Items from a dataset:
####################

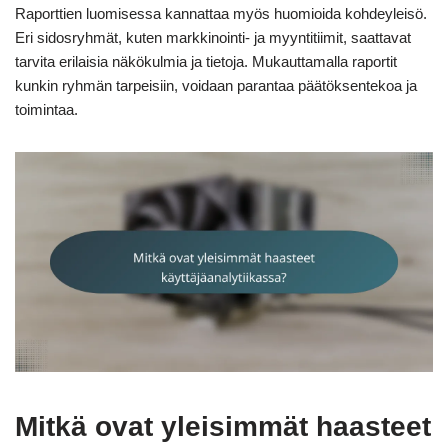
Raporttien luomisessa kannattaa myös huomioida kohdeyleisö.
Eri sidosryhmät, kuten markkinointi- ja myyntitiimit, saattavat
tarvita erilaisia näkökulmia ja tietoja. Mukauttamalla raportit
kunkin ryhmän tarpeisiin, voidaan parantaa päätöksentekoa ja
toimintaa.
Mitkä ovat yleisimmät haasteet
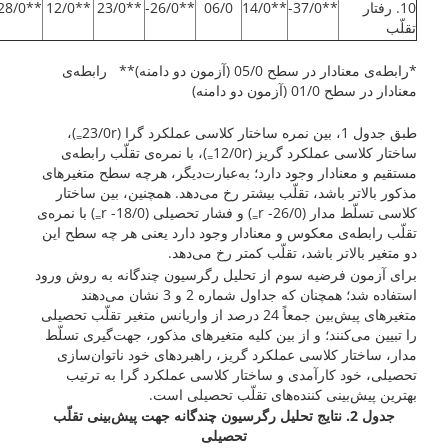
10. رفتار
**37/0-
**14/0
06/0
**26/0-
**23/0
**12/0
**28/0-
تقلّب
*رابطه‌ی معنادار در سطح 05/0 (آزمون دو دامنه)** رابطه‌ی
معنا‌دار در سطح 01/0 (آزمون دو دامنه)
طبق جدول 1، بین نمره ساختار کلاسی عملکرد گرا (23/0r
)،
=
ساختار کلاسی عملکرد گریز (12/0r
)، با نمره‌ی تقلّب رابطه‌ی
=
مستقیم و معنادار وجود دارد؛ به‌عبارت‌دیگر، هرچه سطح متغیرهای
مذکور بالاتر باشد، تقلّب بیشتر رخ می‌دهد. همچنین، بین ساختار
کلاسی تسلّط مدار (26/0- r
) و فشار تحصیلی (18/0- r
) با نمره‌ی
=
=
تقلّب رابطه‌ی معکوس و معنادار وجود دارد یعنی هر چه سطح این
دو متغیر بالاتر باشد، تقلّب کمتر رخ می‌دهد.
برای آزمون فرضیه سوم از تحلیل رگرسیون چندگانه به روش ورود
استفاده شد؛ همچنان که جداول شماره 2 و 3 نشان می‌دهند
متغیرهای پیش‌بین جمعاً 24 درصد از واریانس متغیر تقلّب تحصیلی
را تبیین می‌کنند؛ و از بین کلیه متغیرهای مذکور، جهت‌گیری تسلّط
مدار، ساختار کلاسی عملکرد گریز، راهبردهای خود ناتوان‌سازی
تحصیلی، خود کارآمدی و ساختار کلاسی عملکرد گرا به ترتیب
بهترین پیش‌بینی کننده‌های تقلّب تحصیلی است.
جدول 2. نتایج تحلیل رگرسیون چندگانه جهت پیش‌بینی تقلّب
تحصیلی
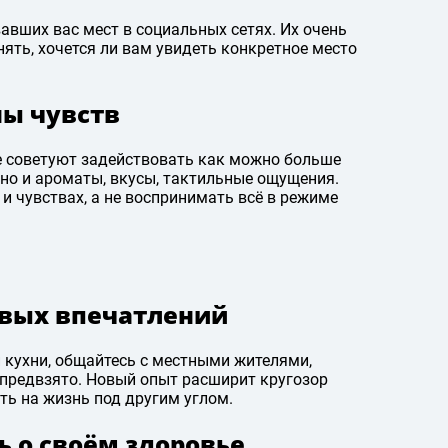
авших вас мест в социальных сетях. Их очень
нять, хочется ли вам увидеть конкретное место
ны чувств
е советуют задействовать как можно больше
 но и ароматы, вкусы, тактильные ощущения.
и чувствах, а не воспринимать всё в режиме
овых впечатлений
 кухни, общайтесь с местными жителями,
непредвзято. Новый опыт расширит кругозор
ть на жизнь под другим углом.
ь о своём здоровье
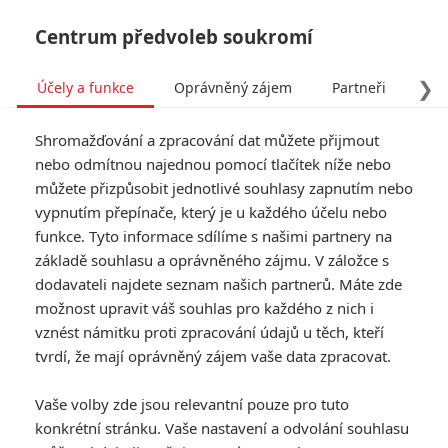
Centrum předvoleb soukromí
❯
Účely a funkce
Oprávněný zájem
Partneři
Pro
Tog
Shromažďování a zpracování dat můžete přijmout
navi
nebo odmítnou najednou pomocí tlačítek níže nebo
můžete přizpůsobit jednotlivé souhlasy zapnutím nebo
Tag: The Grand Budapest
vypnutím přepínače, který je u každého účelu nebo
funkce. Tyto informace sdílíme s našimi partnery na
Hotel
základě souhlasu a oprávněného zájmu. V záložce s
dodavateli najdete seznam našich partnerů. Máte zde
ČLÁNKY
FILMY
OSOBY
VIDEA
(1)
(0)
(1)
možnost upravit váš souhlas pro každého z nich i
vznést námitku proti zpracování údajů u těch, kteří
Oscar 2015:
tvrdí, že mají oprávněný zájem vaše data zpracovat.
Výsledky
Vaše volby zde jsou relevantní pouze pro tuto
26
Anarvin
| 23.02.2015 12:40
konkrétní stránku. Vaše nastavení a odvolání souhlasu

####################

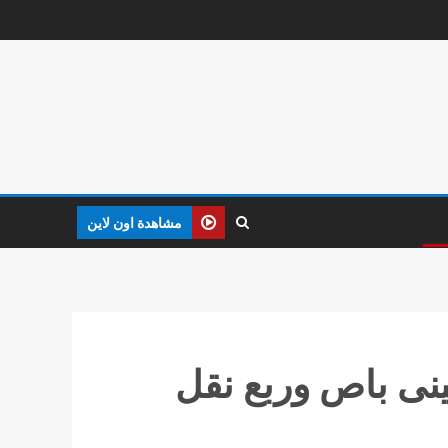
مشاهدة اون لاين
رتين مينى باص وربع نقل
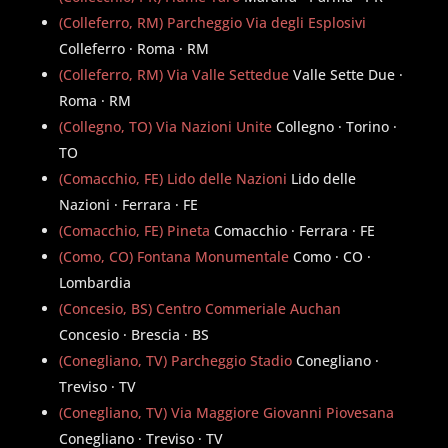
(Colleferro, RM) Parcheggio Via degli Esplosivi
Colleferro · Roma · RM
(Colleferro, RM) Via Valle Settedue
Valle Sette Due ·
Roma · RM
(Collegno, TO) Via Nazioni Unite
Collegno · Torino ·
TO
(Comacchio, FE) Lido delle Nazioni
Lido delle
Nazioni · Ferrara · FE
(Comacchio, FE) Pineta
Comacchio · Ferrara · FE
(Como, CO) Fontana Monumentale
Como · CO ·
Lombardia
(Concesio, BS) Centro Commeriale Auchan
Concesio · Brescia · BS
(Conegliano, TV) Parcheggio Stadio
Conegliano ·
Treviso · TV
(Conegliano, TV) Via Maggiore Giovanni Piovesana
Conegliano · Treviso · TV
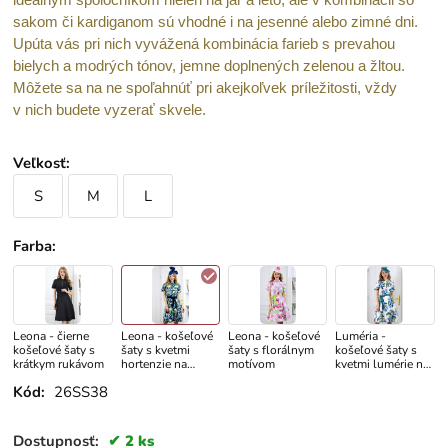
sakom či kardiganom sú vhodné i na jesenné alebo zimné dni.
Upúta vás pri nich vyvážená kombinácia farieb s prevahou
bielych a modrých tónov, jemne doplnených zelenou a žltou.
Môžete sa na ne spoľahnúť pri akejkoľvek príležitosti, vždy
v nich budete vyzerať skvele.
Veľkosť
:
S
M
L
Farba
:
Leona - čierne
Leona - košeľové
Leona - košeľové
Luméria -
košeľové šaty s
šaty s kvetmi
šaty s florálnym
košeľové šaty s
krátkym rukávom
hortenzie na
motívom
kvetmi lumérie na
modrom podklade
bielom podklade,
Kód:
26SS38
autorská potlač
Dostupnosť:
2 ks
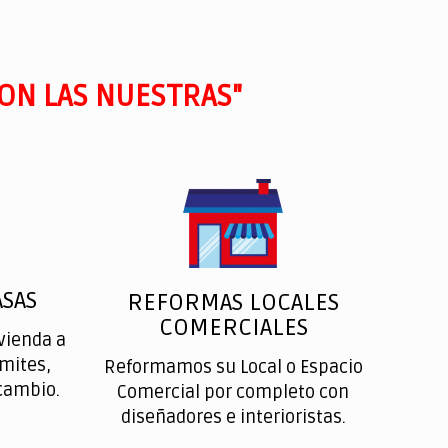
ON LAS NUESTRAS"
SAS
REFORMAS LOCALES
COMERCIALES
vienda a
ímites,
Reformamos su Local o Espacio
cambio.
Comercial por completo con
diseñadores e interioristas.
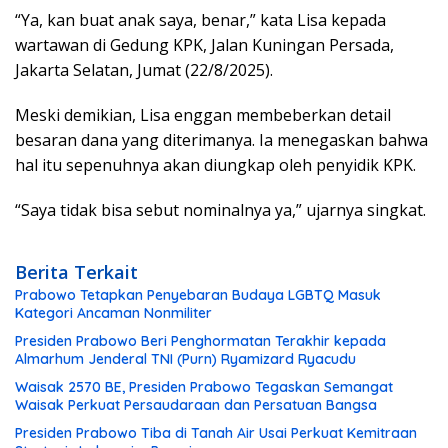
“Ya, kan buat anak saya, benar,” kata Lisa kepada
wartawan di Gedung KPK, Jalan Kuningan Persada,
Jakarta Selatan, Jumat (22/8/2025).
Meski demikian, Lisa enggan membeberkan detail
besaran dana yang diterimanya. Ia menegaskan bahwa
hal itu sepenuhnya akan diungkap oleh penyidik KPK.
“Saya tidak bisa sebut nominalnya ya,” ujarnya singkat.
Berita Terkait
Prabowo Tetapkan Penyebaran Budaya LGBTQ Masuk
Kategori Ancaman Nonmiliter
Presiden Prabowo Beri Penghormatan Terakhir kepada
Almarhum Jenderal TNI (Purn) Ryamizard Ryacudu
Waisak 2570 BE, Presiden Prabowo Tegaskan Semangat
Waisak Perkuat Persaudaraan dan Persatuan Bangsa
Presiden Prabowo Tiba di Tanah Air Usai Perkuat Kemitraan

####################

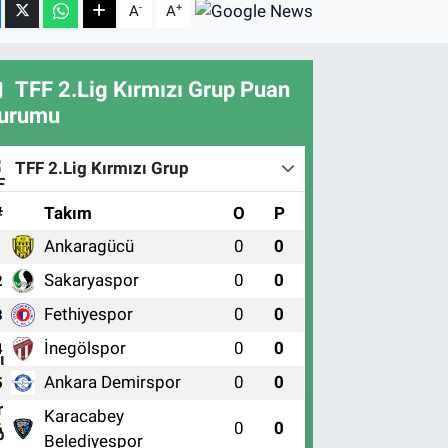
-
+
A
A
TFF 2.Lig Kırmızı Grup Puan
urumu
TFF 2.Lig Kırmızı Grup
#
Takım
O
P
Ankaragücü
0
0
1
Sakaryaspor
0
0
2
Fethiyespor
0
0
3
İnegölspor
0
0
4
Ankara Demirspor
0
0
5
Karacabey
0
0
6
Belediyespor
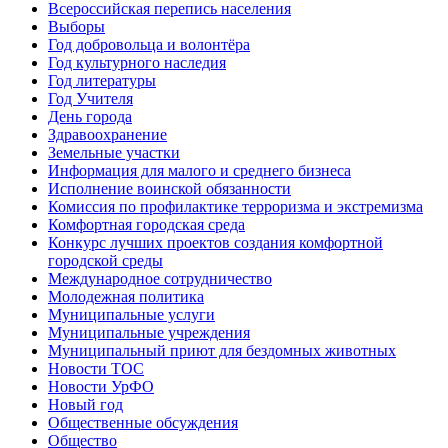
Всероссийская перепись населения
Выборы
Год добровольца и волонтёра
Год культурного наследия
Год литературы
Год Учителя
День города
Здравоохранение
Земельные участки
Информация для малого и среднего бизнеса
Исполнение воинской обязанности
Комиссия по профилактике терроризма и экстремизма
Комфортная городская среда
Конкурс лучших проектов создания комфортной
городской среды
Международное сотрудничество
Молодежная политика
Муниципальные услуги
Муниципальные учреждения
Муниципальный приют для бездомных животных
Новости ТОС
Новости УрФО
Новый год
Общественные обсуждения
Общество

####################

Work task: Reproduce every line above that contains the string "zpracování".

Expected answer:
Shromažďování a zpracování dat můžete přijmout
vznést námitku proti zpracování údajů u těch, kteří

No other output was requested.